Last edited by Rich Melvin

We had a Communications Technician on the Santa Fe, at Brownwood, Texas, and part of his assignment was to inspect each radio tower and its transmission equipment, at prescribed intervals.  The radio equipment was in a metal bungalow supported off the ground by short, concrete pylons, just like is seen at CTC control points, except that many of these are not on the railroad right of way.  Instead, they are located on hills and bluffs to give maximum transmission and reception distance.

One of these was up on a hill, in the cross timbers region, grassland peppered with oak and cedar trees.  At this location, there was a large diamondback rattlesnake who lived under the bungalow.  Jesse had seen him on numerous occasions.  The snake would coil and rattle, and Jesse would stop approaching.  After a minute or so, the snake would crawl away into the grass or back under the bungalow, and Jesse would go inside and take care of his business (always checking around the inside before entering, and the outside before leaving).  Rattlesnakes are part of life in west Texas, and you have to always be aware of your surroundings.  This snake was a big one, 5 or 6 feet, probably 35-40 lbs.  But Diamondbacks can be lived with.  They're cranky, but their best attribute is that they do not enjoy human company and will make an exit if they can . . . usually.

On one occasion, Jesse visited the bungalow and the snake gave his usual warning, but, this time, he refused to leave.  Jesse threw stones at him, and he did not budge.  Jesse went to his truck and thought about using his pistol to shoot the snake, but he had some admiration for the serpent, due to their long acquaintance.  Instead, he got a can of wasp spray (Comm Techs deal with lots of wasps) and shot a stream right into the snake's face.  The snake went wild, writhing all over the place.  Jesse retreated to his truck and decided to do this work on another day.

A few days later, he returned.  The snake was, as usual, outside the bungalow, and he coiled and rattled as usual, but his eyes had a cloudy film on them.  The snake slithered into the weeds and Jesse did his work.  After that, when a periodic inspection was made, the snake gave his usual "welcome", but his eyes were back to normal, and he never again stood his ground against Jesse.  And Jesse never again used wasp spray on a snake.

========

> Work order A
List every line of the records that contains the string "represents".

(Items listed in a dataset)
========

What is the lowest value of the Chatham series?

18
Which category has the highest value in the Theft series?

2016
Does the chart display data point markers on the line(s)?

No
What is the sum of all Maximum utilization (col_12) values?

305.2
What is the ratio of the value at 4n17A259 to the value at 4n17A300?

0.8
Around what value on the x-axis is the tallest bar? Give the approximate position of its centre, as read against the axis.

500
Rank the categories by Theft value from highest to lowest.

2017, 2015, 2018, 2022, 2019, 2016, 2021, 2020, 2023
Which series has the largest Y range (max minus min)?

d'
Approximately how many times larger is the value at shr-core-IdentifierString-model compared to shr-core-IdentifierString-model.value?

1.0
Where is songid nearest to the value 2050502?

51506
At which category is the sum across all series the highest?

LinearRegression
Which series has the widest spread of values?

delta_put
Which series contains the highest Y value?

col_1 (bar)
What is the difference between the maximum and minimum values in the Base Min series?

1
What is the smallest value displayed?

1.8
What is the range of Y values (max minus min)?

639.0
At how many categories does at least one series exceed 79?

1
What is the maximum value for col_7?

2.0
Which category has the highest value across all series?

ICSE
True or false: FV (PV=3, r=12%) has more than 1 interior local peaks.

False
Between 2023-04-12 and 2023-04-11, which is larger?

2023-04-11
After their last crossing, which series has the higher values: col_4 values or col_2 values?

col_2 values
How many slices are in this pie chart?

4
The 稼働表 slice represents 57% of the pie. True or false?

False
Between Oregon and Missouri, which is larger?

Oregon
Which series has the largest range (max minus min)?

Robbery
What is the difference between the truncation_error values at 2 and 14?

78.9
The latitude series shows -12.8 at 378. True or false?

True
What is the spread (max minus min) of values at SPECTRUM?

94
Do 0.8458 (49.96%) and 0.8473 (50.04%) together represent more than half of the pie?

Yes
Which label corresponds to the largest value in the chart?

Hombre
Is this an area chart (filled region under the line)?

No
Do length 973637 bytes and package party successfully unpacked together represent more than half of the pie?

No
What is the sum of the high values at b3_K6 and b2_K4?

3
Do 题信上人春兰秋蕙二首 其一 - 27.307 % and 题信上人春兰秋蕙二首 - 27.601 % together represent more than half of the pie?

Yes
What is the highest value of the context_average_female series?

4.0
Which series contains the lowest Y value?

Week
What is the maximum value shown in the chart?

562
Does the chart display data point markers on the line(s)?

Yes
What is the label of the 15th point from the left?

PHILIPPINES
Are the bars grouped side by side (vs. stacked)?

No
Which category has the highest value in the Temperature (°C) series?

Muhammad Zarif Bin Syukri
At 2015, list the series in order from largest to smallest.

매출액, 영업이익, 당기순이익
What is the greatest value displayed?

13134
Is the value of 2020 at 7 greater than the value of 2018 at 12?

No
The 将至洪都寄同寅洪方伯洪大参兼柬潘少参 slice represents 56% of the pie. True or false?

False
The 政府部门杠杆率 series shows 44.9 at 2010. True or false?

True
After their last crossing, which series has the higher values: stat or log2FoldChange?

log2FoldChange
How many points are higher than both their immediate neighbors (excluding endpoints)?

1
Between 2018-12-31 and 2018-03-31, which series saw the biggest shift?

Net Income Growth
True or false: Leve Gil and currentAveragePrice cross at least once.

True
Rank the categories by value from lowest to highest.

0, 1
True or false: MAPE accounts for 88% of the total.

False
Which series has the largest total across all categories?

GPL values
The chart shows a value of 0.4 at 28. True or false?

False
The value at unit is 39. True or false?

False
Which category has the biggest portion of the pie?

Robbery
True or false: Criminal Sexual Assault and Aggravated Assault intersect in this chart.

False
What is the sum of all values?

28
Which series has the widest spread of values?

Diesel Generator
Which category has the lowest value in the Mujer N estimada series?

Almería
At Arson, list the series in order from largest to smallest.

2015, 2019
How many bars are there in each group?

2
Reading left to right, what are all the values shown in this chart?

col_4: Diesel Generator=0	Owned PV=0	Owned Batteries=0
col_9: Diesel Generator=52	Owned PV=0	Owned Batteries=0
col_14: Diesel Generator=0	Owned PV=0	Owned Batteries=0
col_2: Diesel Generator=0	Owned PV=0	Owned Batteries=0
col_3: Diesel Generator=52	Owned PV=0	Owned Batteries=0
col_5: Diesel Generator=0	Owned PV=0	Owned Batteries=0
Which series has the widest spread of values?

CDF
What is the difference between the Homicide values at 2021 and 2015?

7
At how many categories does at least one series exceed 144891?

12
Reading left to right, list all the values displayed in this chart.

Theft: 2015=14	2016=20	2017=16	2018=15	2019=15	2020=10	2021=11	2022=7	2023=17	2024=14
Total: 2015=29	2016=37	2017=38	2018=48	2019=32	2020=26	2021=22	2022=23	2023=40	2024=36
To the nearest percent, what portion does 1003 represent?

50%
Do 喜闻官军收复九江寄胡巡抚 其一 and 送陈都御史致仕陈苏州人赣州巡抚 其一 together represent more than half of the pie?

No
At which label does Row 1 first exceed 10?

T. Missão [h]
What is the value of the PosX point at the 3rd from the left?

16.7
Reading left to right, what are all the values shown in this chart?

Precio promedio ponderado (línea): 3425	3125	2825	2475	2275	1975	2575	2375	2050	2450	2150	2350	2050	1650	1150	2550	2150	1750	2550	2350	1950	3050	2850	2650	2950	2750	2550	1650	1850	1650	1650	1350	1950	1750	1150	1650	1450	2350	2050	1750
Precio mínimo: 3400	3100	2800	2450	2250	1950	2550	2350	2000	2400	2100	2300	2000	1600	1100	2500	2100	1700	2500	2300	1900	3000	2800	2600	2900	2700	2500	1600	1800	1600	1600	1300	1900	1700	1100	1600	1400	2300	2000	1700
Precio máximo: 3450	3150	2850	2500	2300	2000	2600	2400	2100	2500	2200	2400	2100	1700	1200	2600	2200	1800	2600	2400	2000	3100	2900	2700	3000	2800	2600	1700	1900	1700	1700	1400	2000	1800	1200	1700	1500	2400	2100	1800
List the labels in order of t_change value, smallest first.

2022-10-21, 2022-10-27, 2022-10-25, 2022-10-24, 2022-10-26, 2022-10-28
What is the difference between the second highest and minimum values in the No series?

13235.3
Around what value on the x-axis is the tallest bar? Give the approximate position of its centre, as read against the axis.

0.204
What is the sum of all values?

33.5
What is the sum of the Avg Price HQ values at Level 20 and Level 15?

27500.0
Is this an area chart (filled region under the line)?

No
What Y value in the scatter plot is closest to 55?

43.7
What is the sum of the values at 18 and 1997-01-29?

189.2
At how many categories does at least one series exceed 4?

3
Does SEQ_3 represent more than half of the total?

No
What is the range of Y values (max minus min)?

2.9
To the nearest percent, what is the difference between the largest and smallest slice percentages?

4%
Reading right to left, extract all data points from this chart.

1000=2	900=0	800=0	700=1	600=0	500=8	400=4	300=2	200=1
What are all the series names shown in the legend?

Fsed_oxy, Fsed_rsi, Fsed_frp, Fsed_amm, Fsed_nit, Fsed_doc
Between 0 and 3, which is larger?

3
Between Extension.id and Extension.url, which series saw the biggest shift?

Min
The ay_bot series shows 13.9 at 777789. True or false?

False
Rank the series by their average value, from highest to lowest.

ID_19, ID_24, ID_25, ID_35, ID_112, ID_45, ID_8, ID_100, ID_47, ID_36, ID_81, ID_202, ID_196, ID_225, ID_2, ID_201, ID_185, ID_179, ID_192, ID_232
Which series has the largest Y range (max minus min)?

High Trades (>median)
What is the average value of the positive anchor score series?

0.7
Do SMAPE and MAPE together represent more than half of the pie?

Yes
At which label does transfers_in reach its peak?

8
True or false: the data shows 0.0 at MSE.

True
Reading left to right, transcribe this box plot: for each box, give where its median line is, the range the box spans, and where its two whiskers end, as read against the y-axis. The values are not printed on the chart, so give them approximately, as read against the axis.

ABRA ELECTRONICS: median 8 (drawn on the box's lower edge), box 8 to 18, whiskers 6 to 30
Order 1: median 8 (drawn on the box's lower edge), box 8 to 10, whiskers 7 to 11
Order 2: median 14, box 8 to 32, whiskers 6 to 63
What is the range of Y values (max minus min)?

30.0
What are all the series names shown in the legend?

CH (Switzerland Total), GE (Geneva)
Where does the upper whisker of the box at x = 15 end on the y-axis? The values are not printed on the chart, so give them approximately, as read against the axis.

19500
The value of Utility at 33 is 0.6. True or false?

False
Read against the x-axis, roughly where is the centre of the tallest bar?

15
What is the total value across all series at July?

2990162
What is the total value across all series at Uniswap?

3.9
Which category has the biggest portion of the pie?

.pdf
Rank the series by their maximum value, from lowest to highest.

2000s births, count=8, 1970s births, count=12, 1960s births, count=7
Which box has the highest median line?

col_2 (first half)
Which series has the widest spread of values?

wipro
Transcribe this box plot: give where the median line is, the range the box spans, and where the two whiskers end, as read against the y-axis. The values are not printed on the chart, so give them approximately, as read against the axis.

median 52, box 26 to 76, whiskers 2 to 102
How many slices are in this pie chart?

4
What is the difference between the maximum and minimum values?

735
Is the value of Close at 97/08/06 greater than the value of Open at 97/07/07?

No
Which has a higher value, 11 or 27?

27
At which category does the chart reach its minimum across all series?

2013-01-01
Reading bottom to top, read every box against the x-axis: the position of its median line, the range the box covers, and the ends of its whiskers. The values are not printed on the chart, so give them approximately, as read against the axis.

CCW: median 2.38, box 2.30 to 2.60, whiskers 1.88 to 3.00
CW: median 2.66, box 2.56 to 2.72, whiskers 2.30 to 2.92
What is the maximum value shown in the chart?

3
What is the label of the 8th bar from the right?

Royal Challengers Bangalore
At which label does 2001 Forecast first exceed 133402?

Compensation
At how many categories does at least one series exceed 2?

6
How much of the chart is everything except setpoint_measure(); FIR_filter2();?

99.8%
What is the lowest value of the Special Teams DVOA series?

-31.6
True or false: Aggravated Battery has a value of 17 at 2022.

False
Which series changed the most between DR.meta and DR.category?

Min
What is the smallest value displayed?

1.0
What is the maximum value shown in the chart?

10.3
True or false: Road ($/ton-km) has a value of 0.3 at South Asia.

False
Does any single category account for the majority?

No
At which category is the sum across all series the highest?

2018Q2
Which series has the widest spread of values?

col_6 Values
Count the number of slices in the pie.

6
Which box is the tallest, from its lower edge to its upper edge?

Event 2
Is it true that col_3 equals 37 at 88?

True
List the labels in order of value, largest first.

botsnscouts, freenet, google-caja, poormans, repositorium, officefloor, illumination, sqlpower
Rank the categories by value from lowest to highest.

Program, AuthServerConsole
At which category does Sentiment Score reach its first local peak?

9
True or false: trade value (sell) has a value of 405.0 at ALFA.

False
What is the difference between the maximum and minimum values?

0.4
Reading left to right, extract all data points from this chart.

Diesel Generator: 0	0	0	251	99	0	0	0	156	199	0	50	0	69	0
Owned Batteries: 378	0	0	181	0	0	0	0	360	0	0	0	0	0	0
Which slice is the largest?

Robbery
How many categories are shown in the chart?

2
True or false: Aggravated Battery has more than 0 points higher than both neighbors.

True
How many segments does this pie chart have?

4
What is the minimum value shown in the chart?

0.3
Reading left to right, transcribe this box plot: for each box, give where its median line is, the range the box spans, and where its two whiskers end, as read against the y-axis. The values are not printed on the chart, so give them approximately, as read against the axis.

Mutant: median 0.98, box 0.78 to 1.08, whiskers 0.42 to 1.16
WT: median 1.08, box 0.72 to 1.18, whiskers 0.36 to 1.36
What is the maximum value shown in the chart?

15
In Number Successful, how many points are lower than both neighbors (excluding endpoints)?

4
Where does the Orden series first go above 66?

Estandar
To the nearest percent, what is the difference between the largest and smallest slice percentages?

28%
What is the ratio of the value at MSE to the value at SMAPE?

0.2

========

> Work order B
In the rattlesnake story, what did Jesse spray into the snake's face when it refused to leave?

> Written solution A
The 稼働表 slice represents 57% of the pie. True or false?
The 将至洪都寄同寅洪方伯洪大参兼柬潘少参 slice represents 56% of the pie. True or false?

> Written solution B
Wasp spray.